Near Catani Gardens they saw a digital billboard. A woman with long, streaming hair was swimming in a bright azure ocean. Then a young man was running in the sun, alongside a luxury yacht—glittering with silver and white metal. The swimmer was about to reach the surface as the man dove into the water. A sudden split screen in slow motion showed the two people moving towards each other. There was a white-capped wave breaking into particles that fused into a swirling pulse of energy after the diver and the swimmer crashed. It all settled into the shape of a perfume bottle, around which wound a red satin ribbon with the word Heatseeker.
“It’s a slow explosion,” Avon said when they started moving again. “Everything drifting out in a million directions. A wonder the world doesn’t disintegrate with all those incalculable vectors. My son was a mathematician. He would have been able to explain with one of his theories how it all continues to cohere despite the ricocheting shrapnel we feel. I’m sure that’s simply my perspective. Your own thinking plays out in what you see. What do you think?” Avon was gazing out the window at the long desolate boardwalk along St Kilda beach. Perhaps he wasn’t really expecting an answer.
“A world of traffic,” Koschade said. “Some days I barely see the cars. It’s all just moving lights over a black ribbon.”
They didn’t talk for a few minutes. Charles felt as though his passenger was was waiting for him to say something more. To prove he wasn’t an outmoded automaton at the wheel of a taxi randomly throwing out barely understood words.
“Do you remember the first time someone showed you a picture of the planet and told you that’s where we live? My parents blu-tacked a poster of the Earth on my wall and thought I would be delighted. I wasn’t—told them it wasn’t true and shook my head, crying every night for a week, even when they pulled that poster down. I believed them but I said I didn’t because it scared me that we lived on a bubble. It would be so easy for that bubble to pop. Around that time, a neighbourhood friend I played with died while mucking around with firecrackers—so that probably had something to do with it. As I grew up, satellites gave us better images of t
he planet, and it didn’t look like a bubble on a shitty poster anymore. At some point though you realise that there’s a layer of gases drifting over a vast mass of moving rock, trapped in an orbit around the sun. What we’re a part of is an incredibly thin membrane really, when you take in the size and density of everything else trapped by the same star. So it still feels precarious, but I reckon we prefer images of heaving oceans, billowing clouds filling the skies, fields of rolling grass, making everything appear endless.”
They passed the Brighton sea baths. Avon had been leaning back into his seat, face to the ocean, turning to Koschade when he stopped speaking. He made a guttural noise with a nod to indicate he was still listening.

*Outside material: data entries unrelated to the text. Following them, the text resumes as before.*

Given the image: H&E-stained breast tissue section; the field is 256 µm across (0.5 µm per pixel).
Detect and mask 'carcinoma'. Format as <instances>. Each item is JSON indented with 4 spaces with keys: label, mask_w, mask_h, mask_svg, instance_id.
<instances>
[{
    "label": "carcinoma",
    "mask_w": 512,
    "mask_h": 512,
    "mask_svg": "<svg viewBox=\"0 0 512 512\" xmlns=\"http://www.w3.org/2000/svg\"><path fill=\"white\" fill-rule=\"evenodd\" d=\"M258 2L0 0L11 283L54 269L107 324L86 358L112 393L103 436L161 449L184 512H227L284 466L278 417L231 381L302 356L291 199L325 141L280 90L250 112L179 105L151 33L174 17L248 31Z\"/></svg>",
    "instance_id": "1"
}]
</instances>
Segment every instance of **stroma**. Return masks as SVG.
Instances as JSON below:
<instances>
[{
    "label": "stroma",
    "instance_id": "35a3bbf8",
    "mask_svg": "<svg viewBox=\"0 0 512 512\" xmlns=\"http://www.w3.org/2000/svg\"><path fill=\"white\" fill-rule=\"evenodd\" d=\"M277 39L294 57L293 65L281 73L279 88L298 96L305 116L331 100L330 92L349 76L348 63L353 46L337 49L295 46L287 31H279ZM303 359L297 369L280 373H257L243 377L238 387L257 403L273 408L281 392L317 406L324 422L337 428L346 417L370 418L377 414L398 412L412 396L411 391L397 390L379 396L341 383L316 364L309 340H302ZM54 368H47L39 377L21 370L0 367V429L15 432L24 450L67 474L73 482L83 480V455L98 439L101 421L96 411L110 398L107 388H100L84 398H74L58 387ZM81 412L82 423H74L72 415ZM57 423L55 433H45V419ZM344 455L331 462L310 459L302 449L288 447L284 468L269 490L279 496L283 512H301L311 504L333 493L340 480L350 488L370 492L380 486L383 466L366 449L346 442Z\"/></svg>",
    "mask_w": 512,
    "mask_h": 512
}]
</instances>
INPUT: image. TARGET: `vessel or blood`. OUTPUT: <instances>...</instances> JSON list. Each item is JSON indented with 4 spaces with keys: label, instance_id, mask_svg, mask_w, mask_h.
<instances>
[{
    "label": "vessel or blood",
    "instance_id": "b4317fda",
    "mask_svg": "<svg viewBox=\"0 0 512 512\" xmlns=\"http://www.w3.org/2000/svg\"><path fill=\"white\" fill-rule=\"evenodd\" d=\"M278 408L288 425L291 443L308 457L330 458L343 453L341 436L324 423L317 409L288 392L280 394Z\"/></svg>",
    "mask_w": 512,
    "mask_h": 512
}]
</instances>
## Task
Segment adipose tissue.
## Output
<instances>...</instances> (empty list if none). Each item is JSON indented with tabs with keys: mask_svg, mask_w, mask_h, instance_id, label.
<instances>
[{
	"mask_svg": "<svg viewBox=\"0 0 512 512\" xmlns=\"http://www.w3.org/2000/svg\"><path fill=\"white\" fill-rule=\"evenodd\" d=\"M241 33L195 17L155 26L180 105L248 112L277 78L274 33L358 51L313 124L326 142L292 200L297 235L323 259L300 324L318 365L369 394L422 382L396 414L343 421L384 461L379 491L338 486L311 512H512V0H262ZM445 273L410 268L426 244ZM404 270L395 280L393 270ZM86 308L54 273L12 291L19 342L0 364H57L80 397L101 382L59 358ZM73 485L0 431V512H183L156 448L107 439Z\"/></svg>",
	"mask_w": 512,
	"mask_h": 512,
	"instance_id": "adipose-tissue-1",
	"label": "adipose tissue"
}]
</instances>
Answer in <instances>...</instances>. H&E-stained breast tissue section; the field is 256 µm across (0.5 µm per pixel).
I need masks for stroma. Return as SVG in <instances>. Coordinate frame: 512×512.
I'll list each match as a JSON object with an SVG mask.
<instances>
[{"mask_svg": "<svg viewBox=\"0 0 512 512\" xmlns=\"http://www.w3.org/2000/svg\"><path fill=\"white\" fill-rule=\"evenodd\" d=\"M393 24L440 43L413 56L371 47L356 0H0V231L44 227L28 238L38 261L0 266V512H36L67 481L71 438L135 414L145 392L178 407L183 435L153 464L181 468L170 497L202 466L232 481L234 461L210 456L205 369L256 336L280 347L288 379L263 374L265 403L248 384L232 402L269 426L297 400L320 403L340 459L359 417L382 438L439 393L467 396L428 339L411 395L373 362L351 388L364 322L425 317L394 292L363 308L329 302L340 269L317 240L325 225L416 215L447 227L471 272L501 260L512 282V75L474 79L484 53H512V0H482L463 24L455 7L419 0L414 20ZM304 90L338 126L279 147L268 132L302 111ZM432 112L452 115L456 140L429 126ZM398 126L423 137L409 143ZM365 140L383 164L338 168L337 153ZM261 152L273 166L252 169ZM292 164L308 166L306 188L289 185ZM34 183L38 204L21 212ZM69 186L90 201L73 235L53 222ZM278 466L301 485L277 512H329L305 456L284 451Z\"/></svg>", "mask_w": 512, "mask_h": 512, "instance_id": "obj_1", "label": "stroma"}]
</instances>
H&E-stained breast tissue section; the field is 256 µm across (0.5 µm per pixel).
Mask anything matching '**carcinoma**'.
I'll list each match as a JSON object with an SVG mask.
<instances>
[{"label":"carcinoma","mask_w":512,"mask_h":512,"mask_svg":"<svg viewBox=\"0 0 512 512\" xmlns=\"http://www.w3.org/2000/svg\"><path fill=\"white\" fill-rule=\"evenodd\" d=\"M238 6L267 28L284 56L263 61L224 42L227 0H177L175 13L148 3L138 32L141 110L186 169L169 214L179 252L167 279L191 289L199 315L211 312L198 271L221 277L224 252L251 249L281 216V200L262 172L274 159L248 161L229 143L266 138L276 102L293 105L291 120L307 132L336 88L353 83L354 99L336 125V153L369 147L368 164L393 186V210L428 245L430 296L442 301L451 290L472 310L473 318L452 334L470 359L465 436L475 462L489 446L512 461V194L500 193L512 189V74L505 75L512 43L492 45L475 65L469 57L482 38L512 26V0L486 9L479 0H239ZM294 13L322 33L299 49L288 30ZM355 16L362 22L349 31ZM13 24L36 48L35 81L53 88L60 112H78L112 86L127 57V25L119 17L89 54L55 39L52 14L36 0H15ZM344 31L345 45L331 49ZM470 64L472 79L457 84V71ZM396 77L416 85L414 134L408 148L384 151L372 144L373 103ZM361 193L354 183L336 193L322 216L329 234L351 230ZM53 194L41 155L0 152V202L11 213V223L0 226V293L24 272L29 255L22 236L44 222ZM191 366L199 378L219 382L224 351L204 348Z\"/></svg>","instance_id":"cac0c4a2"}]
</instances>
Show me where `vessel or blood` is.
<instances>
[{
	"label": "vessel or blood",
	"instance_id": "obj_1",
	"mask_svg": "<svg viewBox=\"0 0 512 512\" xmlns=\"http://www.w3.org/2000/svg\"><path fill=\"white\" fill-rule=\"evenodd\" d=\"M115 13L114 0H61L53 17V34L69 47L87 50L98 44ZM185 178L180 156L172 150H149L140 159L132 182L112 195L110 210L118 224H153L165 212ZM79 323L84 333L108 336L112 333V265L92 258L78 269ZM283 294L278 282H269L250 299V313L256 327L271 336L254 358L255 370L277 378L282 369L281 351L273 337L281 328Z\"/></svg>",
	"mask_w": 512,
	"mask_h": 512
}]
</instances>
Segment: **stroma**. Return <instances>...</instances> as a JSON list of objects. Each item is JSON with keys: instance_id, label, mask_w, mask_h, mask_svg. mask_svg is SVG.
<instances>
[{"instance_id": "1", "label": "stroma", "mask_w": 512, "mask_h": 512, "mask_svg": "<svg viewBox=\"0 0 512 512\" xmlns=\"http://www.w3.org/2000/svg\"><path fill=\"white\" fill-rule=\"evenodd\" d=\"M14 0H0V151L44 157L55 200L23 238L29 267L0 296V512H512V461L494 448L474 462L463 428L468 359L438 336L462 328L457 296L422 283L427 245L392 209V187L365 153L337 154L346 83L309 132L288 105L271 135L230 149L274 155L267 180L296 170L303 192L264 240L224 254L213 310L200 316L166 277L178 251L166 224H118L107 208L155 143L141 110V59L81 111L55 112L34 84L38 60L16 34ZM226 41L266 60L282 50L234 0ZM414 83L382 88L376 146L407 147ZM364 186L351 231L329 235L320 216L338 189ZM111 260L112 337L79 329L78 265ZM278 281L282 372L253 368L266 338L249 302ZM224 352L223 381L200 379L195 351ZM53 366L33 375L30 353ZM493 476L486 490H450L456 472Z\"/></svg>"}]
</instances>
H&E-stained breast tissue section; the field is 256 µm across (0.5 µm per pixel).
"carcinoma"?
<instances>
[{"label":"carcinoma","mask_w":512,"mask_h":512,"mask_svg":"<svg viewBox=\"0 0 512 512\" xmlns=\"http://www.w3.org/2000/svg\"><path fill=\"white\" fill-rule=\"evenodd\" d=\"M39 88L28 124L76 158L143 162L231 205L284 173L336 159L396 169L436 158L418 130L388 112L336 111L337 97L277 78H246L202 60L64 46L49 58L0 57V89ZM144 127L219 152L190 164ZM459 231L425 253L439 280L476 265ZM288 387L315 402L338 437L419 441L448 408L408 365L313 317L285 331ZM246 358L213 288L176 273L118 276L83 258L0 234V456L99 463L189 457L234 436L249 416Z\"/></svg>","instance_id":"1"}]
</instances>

“About that same time I came across a story you might have read—‘The Little Match Girl’. There was a line where the freezing girl says, ‘Someone is dying now.’ And then she thinks, ‘When a star falls, a soul rises up to God.’ I know Hans Christian Andersen never saw the planet from the moon or from satellites. If he had, he would have understood there is too much death on the planet to wait for shooting stars. Instead, I imagined each life was a bubble and the oceans were like water in a pot beginning to boil. Each one of those bubbles was the death of a person. And then I thought of milk and the way the whole thing begins to foam when it’s forgotten … it boils right out of the pot and turns everything black.”
Charles stopped at a pedestrian crossing. They were so near the sea he could feel the cold of winter ocean air coming through the glass. A father crossed the street, leading his daughter over to a fish and chip shop. He had another child strapped to his chest in a Babybjörn. All of them wearing beanies, mittens and scarves. The girl had a Rhodesian ridgeback on a leash. She tied the dog to a fence and it strained on the leash to follow her.